▶ _EXTRACT TO READ_

= Human rights in Kiribati =

Human rights in Kiribati are protected under the country’s current constitution and laws, alongside commitments made as a member of various international organizations and party to relevant treaties. In contrast, however, Kiribati has faced scrutiny over its limited ratification of the core global human-rights treaties. Review of Kiribati's human rights situation highlighted ongoing challenges such as the impacts of climate change, access to justice, and the rights of women and children.

==International human rights instruments==

Kiribati is a member of the United Nations and has also ratified the Convention on the Elimination of All Forms of Discrimination Against Women (CEDAW), the Convention on the Rights of the Child (CRC) and the Convention on the Rights of Persons with Disabilities (CRPD). Reservations were made with respect to articles 24 (b) – (f), 26 and 28 (b)-(d) of the CRC concerning a child's rights to health including safe drinking water, social security and education as well as a declaration that the definition of child's rights in certain articles would be exercised in accordance with traditional custom regarding the child's place in a family. Recommendations to withdraw these reservations and declaration are yet to be enacted.

There has been international concern that Kiribati has only ratified three of the seven core international human rights treaties, in particular the International Covenant on Civil and Political Rights (ICCPR) and the International Covenant on Economic, Social and Cultural Rights (ICESCR). It has also been noted in various submissions to the Human Rights Council that Kiribati is behind on reporting obligations to CEDAW and the CRC.

(Data entries)
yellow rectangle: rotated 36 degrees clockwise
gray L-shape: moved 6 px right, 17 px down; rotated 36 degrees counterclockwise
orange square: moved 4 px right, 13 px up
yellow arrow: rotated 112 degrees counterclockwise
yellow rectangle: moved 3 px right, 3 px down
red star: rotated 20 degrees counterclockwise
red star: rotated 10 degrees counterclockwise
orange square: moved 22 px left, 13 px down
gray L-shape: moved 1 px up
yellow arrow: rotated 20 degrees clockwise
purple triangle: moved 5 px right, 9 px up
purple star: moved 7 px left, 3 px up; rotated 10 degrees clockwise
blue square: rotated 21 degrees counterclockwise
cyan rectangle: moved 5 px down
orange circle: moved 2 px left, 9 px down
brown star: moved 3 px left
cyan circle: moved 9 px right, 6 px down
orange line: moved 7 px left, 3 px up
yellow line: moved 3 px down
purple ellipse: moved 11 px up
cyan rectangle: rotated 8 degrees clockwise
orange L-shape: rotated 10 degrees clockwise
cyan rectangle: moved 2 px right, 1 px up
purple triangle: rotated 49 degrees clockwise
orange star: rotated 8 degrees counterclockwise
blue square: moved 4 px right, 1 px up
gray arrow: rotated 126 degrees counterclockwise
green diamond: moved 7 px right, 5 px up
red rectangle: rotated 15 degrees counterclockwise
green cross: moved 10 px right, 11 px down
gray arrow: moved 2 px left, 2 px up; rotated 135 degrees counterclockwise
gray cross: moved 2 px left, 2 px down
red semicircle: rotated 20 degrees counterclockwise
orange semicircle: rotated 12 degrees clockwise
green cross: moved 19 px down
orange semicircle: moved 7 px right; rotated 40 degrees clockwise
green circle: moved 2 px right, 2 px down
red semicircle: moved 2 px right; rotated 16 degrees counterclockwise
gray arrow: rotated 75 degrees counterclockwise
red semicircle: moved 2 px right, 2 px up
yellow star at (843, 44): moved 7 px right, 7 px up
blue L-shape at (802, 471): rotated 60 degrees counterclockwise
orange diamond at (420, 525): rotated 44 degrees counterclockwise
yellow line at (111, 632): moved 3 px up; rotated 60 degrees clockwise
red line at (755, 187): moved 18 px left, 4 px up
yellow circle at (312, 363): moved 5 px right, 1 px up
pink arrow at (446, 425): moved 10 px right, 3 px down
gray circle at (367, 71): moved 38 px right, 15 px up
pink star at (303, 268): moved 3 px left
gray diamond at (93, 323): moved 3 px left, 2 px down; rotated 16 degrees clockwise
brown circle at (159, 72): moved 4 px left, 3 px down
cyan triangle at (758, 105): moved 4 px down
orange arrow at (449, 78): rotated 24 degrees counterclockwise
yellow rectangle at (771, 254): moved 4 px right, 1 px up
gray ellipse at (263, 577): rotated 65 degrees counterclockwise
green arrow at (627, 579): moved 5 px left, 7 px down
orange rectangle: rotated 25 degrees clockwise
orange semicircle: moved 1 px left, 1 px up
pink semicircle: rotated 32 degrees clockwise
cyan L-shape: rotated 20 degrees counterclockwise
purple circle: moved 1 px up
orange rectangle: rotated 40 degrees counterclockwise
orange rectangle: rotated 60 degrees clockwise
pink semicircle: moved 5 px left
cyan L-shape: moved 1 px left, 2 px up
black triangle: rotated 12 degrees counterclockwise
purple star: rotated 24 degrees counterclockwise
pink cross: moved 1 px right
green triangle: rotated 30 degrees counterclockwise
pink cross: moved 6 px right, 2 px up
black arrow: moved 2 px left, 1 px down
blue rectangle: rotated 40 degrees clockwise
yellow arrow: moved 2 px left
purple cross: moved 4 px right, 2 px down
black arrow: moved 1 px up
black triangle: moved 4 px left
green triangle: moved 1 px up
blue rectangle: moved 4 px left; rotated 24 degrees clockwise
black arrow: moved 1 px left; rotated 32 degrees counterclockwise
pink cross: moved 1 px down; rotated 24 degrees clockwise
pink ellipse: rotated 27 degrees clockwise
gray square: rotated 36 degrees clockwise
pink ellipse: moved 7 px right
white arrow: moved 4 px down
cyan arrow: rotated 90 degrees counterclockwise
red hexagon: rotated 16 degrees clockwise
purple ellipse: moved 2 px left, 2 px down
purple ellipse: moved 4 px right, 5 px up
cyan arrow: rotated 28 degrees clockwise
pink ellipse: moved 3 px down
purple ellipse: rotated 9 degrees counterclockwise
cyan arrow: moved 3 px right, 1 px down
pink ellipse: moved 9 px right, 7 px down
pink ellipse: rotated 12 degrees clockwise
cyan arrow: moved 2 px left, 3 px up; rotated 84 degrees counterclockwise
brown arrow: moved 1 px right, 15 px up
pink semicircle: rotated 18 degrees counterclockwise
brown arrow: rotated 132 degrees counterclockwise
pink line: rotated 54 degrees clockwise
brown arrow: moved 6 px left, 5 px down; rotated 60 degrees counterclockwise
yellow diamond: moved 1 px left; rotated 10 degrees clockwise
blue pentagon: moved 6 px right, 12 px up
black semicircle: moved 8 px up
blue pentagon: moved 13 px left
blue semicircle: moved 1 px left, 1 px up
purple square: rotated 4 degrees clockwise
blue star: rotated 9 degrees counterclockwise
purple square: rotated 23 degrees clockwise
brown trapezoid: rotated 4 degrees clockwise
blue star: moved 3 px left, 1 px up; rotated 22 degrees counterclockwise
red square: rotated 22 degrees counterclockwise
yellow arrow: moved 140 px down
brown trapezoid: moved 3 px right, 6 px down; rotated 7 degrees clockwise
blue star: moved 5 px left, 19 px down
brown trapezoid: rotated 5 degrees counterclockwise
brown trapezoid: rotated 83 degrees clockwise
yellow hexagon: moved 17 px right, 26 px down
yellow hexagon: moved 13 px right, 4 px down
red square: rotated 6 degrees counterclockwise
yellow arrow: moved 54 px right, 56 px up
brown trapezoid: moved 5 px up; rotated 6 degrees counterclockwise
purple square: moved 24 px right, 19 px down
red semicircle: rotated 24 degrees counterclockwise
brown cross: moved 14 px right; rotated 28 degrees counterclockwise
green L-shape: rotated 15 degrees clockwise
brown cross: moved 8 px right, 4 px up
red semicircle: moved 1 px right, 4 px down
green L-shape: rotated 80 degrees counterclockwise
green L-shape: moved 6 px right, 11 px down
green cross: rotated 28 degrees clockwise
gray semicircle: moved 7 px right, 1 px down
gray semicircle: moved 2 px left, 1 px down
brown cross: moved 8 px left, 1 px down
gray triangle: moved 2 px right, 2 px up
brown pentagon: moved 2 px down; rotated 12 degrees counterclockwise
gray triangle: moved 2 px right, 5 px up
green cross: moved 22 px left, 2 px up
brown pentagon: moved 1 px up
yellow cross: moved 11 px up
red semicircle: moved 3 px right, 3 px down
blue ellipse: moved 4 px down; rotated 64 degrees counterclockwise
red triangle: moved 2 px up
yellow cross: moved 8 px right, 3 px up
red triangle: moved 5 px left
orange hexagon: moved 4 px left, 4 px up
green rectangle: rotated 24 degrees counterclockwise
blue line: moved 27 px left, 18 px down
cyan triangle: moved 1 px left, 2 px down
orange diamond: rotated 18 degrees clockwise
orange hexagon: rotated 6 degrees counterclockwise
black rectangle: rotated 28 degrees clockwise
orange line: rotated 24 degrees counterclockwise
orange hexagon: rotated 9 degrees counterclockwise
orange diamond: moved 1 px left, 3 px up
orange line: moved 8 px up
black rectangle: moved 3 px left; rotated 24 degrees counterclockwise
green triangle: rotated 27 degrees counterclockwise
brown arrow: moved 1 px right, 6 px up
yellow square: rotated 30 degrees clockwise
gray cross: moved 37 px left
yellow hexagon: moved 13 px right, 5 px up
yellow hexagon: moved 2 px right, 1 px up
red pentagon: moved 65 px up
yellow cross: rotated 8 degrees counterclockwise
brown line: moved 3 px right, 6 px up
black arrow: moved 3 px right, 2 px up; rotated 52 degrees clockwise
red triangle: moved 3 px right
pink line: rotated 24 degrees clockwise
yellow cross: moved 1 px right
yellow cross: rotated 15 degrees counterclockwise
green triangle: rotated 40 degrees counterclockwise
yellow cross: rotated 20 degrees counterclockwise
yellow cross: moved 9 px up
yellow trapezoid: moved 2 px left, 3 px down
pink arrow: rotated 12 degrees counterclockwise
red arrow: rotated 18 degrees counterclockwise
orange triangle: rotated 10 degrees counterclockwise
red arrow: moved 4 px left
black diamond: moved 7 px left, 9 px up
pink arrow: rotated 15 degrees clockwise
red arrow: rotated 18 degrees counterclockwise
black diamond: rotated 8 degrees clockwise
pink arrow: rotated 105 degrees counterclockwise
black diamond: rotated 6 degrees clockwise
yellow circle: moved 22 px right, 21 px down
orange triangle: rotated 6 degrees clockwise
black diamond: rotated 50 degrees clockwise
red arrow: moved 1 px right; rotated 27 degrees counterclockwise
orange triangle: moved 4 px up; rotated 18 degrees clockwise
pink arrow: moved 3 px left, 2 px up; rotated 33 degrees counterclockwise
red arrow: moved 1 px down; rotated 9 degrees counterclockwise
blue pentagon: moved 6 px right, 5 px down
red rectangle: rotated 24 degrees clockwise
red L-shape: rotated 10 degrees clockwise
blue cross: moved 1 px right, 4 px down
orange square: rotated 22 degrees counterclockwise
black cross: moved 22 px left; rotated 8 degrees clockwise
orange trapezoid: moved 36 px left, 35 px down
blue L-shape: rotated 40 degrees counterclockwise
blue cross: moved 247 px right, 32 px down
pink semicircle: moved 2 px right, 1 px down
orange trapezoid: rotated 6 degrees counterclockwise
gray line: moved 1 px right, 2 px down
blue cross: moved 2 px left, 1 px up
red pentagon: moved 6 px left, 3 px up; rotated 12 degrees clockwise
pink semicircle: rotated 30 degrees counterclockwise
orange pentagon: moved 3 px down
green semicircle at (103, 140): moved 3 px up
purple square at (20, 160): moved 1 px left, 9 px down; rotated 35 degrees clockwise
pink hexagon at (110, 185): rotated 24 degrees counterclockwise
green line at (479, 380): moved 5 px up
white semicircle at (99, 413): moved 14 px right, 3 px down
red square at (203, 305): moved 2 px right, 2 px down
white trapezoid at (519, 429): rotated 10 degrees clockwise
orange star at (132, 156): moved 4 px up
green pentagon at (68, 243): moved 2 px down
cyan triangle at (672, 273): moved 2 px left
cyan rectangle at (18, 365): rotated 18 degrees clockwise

▶ _REQUIRED TASKS_
a: Render the entries from the first line of the entries through the line containing "cyan rectangle: moved 5 px down" as a Markdown table with the columns Row and Entry, skipping any blank lines.
b: Write the next part of the text on human rights in Kiribati, starting right after its final sentence.
The entries have no connection to the text about human rights in Kiribati.

▶ _ANSWERS FOR THIS EXERCISE_
a:
| Row | Entry |
|---|---|
| 1 | yellow rectangle: rotated 36 degrees clockwise |
| 2 | gray L-shape: moved 6 px right, 17 px down; rotated 36 degrees counterclockwise |
| 3 | orange square: moved 4 px right, 13 px up |
| 4 | yellow arrow: rotated 112 degrees counterclockwise |
| 5 | yellow rectangle: moved 3 px right, 3 px down |
| 6 | red star: rotated 20 degrees counterclockwise |
| 7 | red star: rotated 10 degrees counterclockwise |
| 8 | orange square: moved 22 px left, 13 px down |
| 9 | gray L-shape: moved 1 px up |
| 10 | yellow arrow: rotated 20 degrees clockwise |
| 11 | purple triangle: moved 5 px right, 9 px up |
| 12 | purple star: moved 7 px left, 3 px up; rotated 10 degrees clockwise |
| 13 | blue square: rotated 21 degrees counterclockwise |
| 14 | cyan rectangle: moved 5 px down |

b:
==Constitutional protection of rights==

The Constitution of Kiribati came into force in 1979 and was revised in 1980. It provides for the protection of fundamental human rights, including:
- Protection of right to life (section 3)
- Protection of right to personal liberty (section 4)
- Protection from slavery and forced labour (section 5)
- Protection from inhuman treatment (section 6)
- Protection from deprivation of property (section 7)
- Protection for privacy of home and other property (section 8)
- Provisions to secure protection of the law (section 9)
- Protection of freedom of conscience (section 10)
- Protection of freedom of expression (section 11)
- Protection of freedom of assembly and association (section 12)
- Protection of freedom of movement (section 13)
- Protection from discrimination on the grounds of race, etc. (section 13).

Notably, while there is a provision providing protection from discrimination on the grounds of race and political opinion, there is no protection from discrimination on the basis of gender, sexual orientation or disability. The government has tried to amend the constitution to provide for non-discrimination on the grounds of sex or gender, however it did not achieve the required 2/3 majority. While the constitution provides for the protection of fundamental rights and freedoms, like most countries, they are subject to certain qualifications and limitations. In particular, Kiribati's customary laws are given recognition in the Courts.

==Human Rights Council Universal Periodic Review 2010==

The Human Rights Council in its Eighth session of the Working Group on the Universal Periodic Review issued a report on Kiribati, following a Universal Periodic Review (UPR) of Kiribati which took place in 2010. It was acknowledged in this report that Kiribati faces a number of challenges and constraints with regards to human rights, these including the effects of climate change, the rights of women and children, developmental challenges and access to justice. Notwithstanding these challenges it was also noted that Kiribati has a clear constitutional and legal framework and that there have been achievements in certain areas such as in education and addressing the impact of climate change, for example through the Environment Amendment Act (2007).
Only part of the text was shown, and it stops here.